Descriptos animadverti tres Horizontes, Horizontem, inquam, temporis, et infinitae aeternitatis: Horizontem aeternitatis temporalis: Horizontem mundi super supremi, qui omnes desinant in EN SOPH, a quo usque ad hominem sint 50 intelligentiarum portae, unde vis quaedam admirabilis in voces emanet, omnipotentiae divinae radius quispiam singularis, virtus ποιητικὴ in nos ab Angelis administris deducta.
And here is my very hasty and error-ridden first-draft style translation:
“I observed an arrangement of three Horizons, the Horizon, I say, of time, and of infinite eternity: the Horizon of temporary eternity: and additionally the Horizon of the highest world, and all three come to an end in Ein Sof, from which all the way to mankind are fifty doors of understanding, whence a certain strange power emanates into voices, an extraordinary ray of divine omnipotence, a poetic virtue conducted into us by the attendant angels.”
I think the second is definitely correct, and here is its sentence and my hasty translation:
“Sensus nonnullos, in dictis quibusdam sacris, praesertim vero in nomine Dei יהוה quod τετραγράμματον vocat, latere didici.”
“I learned to conceal several senses, in certain spoken mysteries, especially in the name of God יהוה which one calls tetragrammaton.”
“Sensus nonnullos … latere didici.” Won’t this mean not "I learned to conceal several senses” but “I have learnt that quite a number of meanings lie hidden beneath the surface”?
(And vocat can hardly mean “one calls”: “he calls”? vocatur, vocant?)

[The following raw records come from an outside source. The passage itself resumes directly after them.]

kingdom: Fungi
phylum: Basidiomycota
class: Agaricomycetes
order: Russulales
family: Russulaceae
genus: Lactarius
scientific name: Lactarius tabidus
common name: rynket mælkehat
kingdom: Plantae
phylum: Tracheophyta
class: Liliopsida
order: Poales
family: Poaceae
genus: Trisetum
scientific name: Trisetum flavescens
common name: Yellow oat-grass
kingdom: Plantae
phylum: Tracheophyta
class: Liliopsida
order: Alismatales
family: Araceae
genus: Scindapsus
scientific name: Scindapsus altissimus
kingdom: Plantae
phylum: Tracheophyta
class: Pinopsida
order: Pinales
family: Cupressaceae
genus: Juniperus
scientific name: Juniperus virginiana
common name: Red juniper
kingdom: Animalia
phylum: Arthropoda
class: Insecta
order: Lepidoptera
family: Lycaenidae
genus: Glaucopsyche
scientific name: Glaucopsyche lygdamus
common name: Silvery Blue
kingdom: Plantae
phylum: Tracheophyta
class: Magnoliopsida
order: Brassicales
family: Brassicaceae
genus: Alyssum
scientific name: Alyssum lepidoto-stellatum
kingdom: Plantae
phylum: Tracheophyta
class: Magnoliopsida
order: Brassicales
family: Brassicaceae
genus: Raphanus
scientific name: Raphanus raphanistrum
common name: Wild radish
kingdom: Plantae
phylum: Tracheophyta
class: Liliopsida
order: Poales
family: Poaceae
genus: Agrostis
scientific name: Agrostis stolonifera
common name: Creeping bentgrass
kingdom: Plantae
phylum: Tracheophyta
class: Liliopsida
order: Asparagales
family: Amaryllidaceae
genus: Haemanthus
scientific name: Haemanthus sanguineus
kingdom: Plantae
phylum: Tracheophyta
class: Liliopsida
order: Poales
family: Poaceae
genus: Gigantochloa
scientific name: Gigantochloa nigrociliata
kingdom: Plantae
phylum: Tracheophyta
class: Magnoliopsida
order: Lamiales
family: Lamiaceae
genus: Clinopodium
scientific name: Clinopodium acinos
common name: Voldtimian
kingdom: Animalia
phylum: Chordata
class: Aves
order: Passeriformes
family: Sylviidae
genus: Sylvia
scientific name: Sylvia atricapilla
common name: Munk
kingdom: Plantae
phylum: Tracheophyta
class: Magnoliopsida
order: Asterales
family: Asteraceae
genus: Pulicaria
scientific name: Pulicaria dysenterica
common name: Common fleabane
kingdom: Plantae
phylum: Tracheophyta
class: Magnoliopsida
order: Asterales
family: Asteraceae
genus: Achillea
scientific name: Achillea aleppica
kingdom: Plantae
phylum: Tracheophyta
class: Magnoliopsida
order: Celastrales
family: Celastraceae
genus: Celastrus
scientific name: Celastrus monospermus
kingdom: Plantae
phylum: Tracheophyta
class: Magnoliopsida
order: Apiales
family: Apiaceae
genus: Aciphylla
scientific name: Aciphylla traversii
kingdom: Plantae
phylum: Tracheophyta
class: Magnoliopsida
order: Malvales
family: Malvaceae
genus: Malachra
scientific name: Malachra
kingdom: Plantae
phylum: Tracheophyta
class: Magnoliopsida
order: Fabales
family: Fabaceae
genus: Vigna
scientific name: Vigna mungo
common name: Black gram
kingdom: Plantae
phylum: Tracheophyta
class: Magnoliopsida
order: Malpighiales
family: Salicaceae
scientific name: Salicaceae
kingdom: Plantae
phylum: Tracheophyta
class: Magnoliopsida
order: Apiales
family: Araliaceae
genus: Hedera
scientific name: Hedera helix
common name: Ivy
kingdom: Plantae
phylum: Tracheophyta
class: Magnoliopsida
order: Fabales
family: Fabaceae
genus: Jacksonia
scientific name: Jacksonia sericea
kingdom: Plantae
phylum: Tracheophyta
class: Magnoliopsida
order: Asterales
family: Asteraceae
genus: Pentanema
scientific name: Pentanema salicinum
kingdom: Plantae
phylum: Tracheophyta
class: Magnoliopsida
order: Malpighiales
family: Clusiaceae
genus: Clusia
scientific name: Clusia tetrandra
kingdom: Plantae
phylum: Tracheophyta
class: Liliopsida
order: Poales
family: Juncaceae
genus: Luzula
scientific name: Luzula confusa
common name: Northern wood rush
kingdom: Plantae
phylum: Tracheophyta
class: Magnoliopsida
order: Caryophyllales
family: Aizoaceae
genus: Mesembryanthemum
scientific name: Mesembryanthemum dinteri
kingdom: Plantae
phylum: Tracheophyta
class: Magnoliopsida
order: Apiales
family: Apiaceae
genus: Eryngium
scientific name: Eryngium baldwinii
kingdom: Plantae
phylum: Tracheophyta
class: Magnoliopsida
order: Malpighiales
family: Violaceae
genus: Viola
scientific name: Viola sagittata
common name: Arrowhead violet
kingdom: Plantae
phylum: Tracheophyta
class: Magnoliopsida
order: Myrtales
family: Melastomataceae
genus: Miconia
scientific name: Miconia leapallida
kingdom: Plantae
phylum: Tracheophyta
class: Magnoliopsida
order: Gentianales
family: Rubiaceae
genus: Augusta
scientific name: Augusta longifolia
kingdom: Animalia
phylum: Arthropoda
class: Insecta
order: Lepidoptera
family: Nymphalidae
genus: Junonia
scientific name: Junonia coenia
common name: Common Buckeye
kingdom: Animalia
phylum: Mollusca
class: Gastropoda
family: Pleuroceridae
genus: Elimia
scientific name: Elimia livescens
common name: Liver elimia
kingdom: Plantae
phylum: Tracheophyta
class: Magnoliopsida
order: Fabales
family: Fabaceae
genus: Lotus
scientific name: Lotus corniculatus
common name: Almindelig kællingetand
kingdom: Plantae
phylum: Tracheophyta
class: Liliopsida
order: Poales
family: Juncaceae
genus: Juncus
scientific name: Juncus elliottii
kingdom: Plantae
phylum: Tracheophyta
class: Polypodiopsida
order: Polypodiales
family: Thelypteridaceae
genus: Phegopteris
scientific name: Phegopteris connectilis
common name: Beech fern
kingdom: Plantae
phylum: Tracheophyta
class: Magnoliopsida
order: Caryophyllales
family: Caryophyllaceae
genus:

I’m sure you’re correct! I am new to Latin, and here did not detect that indirect statement business, where the “subject” of the statement (in this case “sensus nonnullos”) is in the accusative case, and the verb is an infinitive. I am curious how you detected it!
Here is another mystery for me, along with the sentence (the proper translation to which I hope depends on the identification of these words, one of which looks something like “Ηρακλής”)
Something like “not even Hercules fights against two foes at once.”
μηδ’ Ηρακλῆς πρὸς δύω, proverbial, “not even Heracles [could prevail] against two.” (δύω would more correctly be written δύο.) The Latin translates it. Not even H. is a match for two opponents.